The update and updateView methods enable you to:

  • Include all of the columns from the source table in the resulting table without having to include arguments for each.
  • Manipulate column values in the resulting table.
  • Create new virtual columns in the resulting table.

selectDistinct

The selectDistinct method creates a new table with only the columns from the source table that are listed in the argument. The number of rows in the new table's column is determined by the number of distinct values contained in these columns.

Example

t3=source.selectDistinct("USym")

There are 10 distinct USyms in the source table, so the new table only has 10 rows:

img

This example showed the distinct values in only one column. However, the selectDistinct method can also be used to determine distinct value sets across multiple columns.

Using the same table as before, we will adjust the query to include two columns in the argument:

t4=source.selectDistinct("USym","Exchange")

This query produces a table with 90 rows: 9 distinct exchange values for each of the 10 USym values.

dropColumns

The dropColumns method creates a table with the same number of rows as the source table, but omits any columns included in the dropColumns argument. This method is useful when you only want to eliminate a small number of columns from the source table, or, in cases where you need to add a column for some operation, but then no longer need it after the operation is complete.

Example

t5 = source2.dropColumns("BidCustSize" , "AskCustSize" , "BidExchange" , "AskExchange")

The arguments in the query above are the column names that will be dropped from the table, as shown below:

img

moveColumns

The moveColumns method creates a new table with a specified column (or a set of columns) from the source table moved to a different location. This is accomplished by assigning the column or column set to a specific column index value in the moveColumns argument.

Example

t6 = source.moveColumns(2, "USym")

img

The argument (2,"USym") indicates that the USym column should be moved to column index number 2 in the resulting table.

Note

Deephaven uses a zero-based index model, so column index number 2 would be the third column.
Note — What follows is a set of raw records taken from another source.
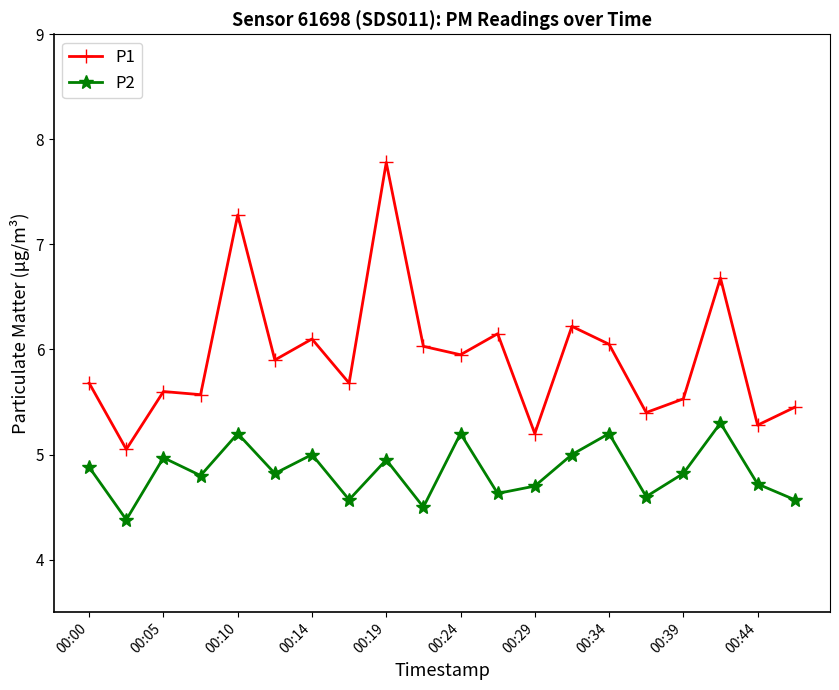

What are all the series names shown in the legend?

P1, P2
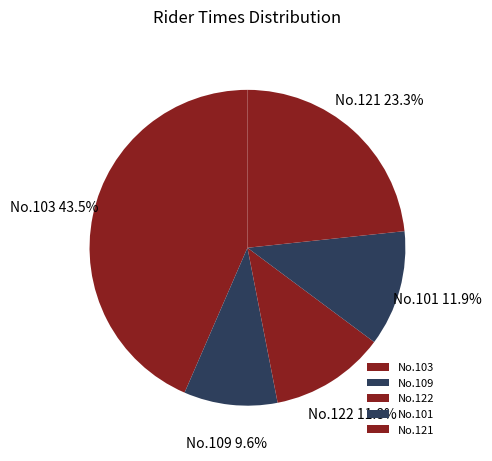

What is the smallest slice in the pie chart?

No.109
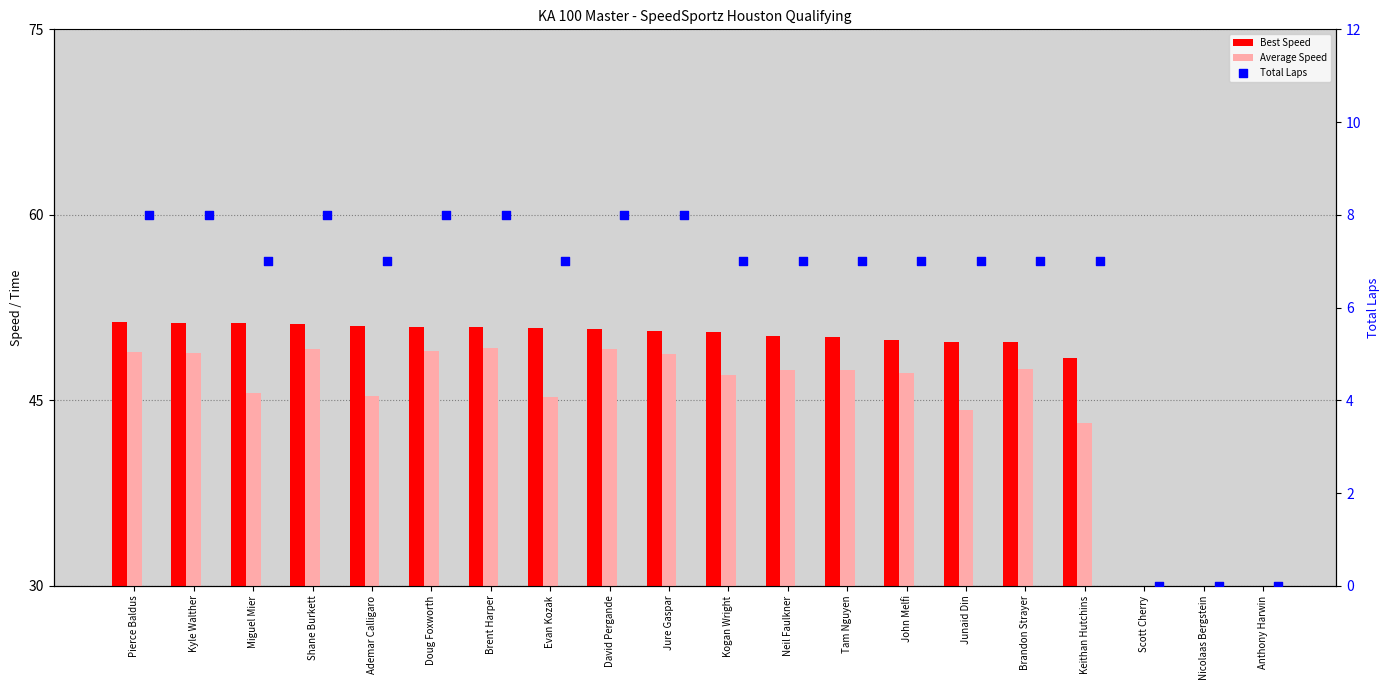

Which series reaches the maximum Y coordinate?

Best Speed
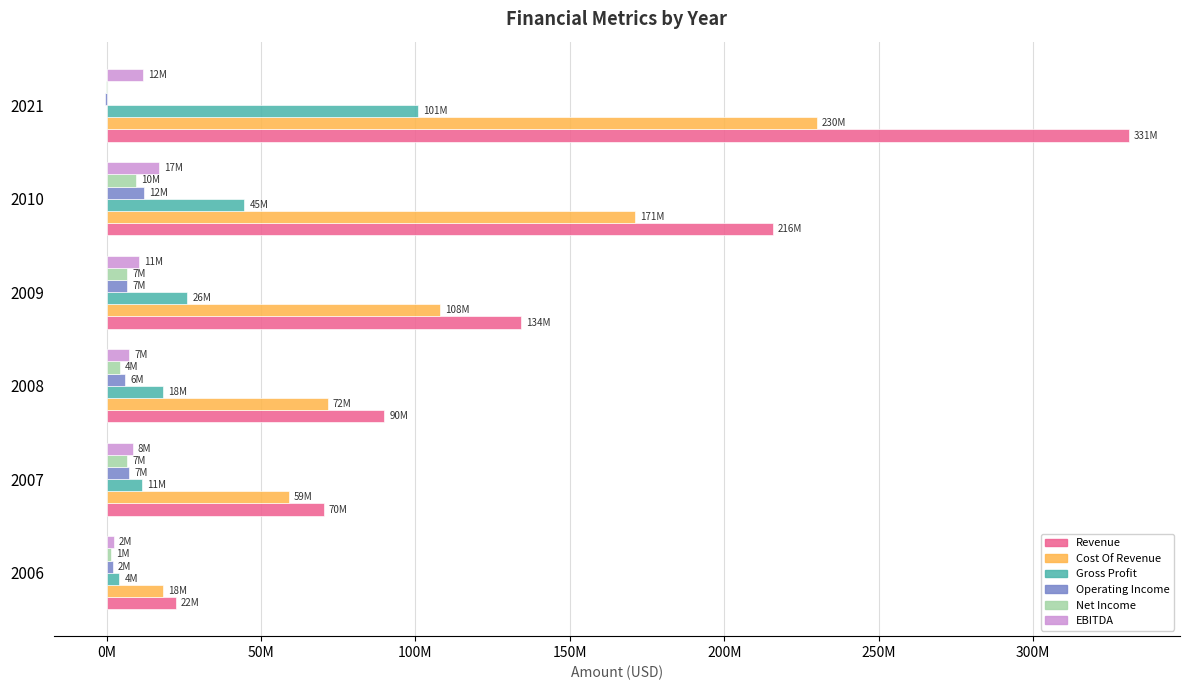

What are all the series names shown in the legend?

Revenue, Cost Of Revenue, Gross Profit, Operating Income, Net Income, EBITDA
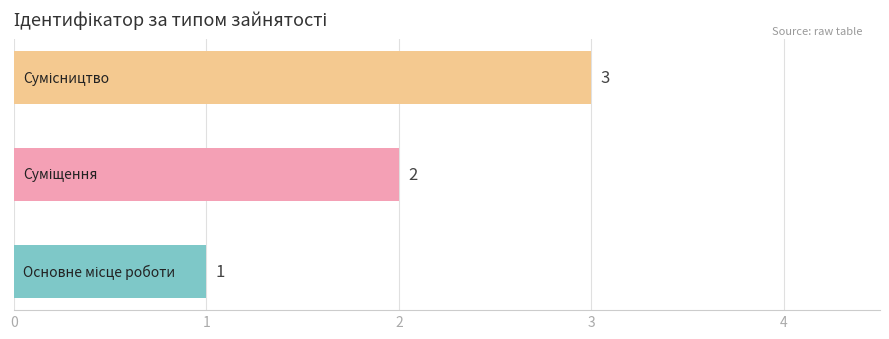

What is the sum of all values?

6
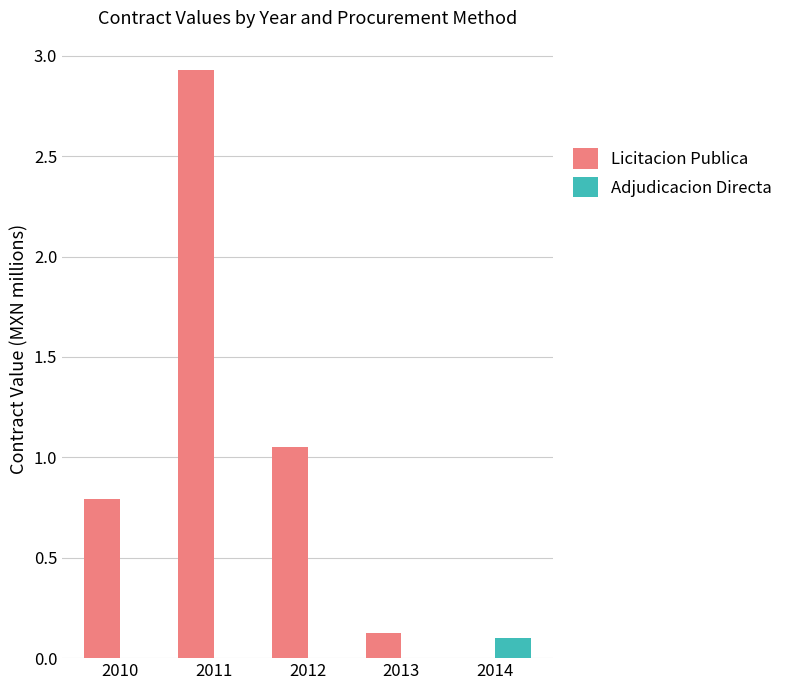

The Adjudicacion Directa series shows 0.1 at 2011. True or false?

False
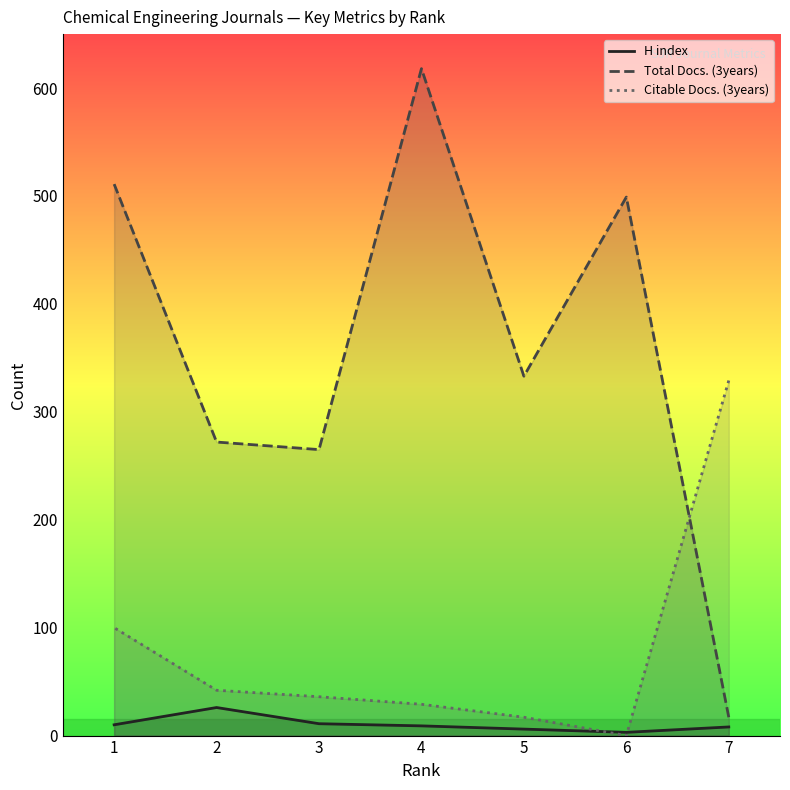

True or false: H index and Total Docs. (3years) intersect in this chart.

False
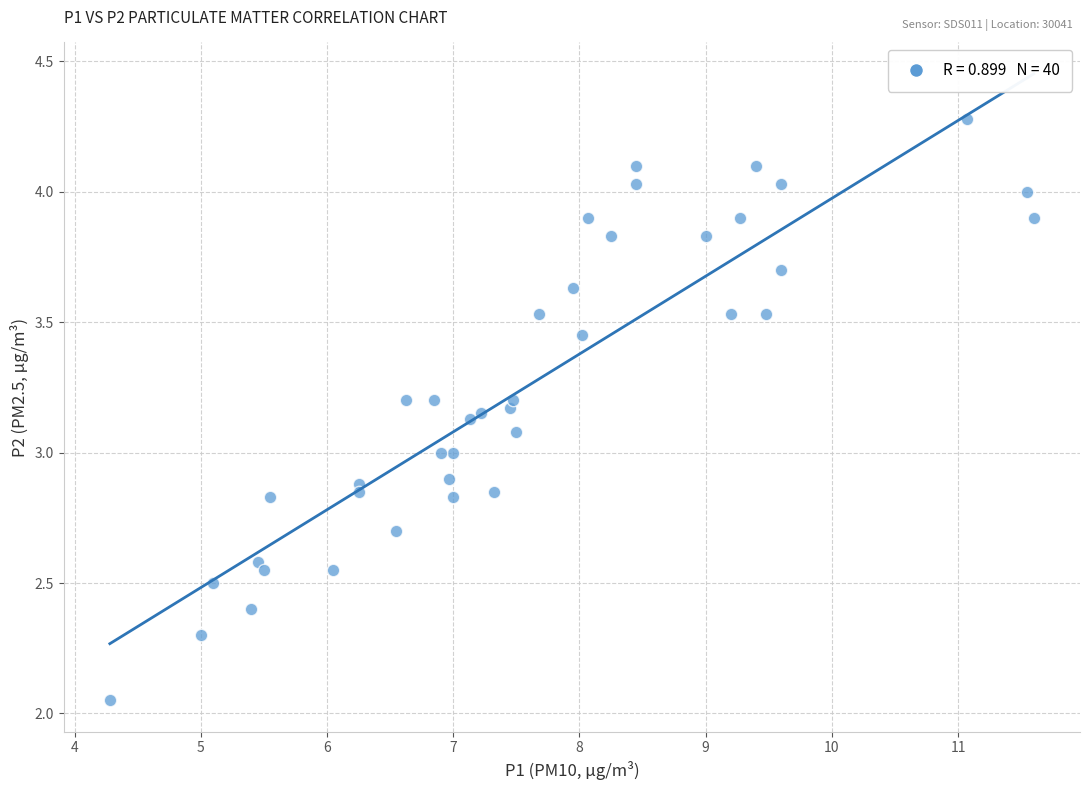

What is the range of X values (max minus min)?

7.3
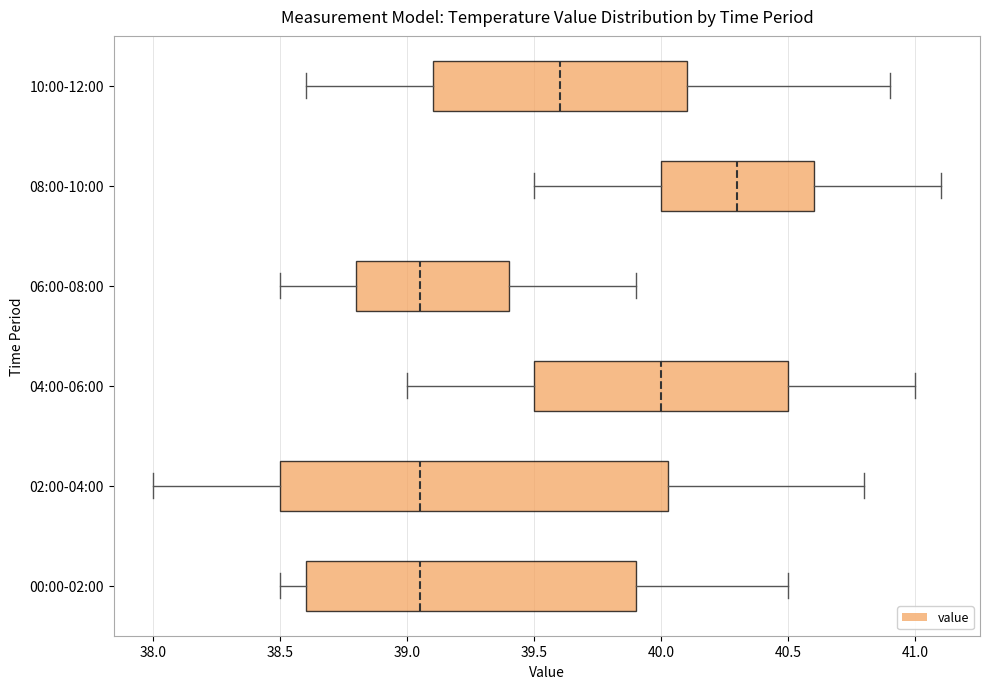

Reading bottom to top, transcribe this box plot: for each box, give where its median line is, the range the box spans, and where its two whiskers end, as read against the x-axis. The values are not printed on the chart, so give them approximately, as read against the axis.

00:00-02:00: median 39.05, box 38.60 to 39.90, whiskers 38.50 to 40.50
02:00-04:00: median 39.05, box 38.50 to 40.05, whiskers 38.00 to 40.80
04:00-06:00: median 40.00, box 39.50 to 40.50, whiskers 39.00 to 41.00
06:00-08:00: median 39.05, box 38.80 to 39.40, whiskers 38.50 to 39.90
08:00-10:00: median 40.30, box 40.00 to 40.60, whiskers 39.50 to 41.10
10:00-12:00: median 39.60, box 39.10 to 40.10, whiskers 38.60 to 40.90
Column sets can also be moved using the moveColumns method:

t7=source.moveColumns(2,"USym","Exchange")

moveUpColumns

The moveUpColumns method moves a column (or a set of columns) to the first column index position in the resulting table. Unlike the moveColumns method, the argument for the moveUpColumns method does not require the column index number.

Example

t8=source.moveUpColumns("USym","Exchange")

img

moveDownColumns

The moveDownColumns method moves a column (or a set of columns) to the right side in the resulting table.

Example

t9=source.moveDownColumns("SecurityType","Source")

img

renameColumns

The renameColumns method renames a specified column or columns.

Example

t10=source.renameColumns("Symbol=Sym" , "Price=Last")

img

Keyed Row Selection

Keyed Row Selection instructs the Deephaven UI to stay on a selected row or set or rows. When new data is received in ticking tables, the selection is maintained as rows are moved around. For example, this feature is particularly important for custom widgets that need to act on a selected row (e.g., submit an order or cancel an order based on the selection at the time the selection was made, rather than responding to whatever is selected by the time the action fires).

To use Keyed Row Selection, a query must indicate key column values to uniquely identify rows in the table. This is done with the withKeys method:

  • withKeys(colName) - sets the table's key columns
  • withUniqueKeys(colName) - sets the table's key columns and indicates that each key set will be unique

Examples The following query maintains your selection on a particular Exchange value:

t11=db.t("LearnDeephaven", "StockTrades").where("Date=`2017-08-21`").withKeys("Exchange")

img

The next example sets the Timestamp column as the key column in the ProcessEventLog, a ticking table:

PEL=db.i("DbInternal","ProcessEventLog").where("Date=currentDateNy()").sortDescending("Timestamp").withKeys("Timestamp")

The user's selection is maintained, and will stay selected even when the block of rows moves out of view.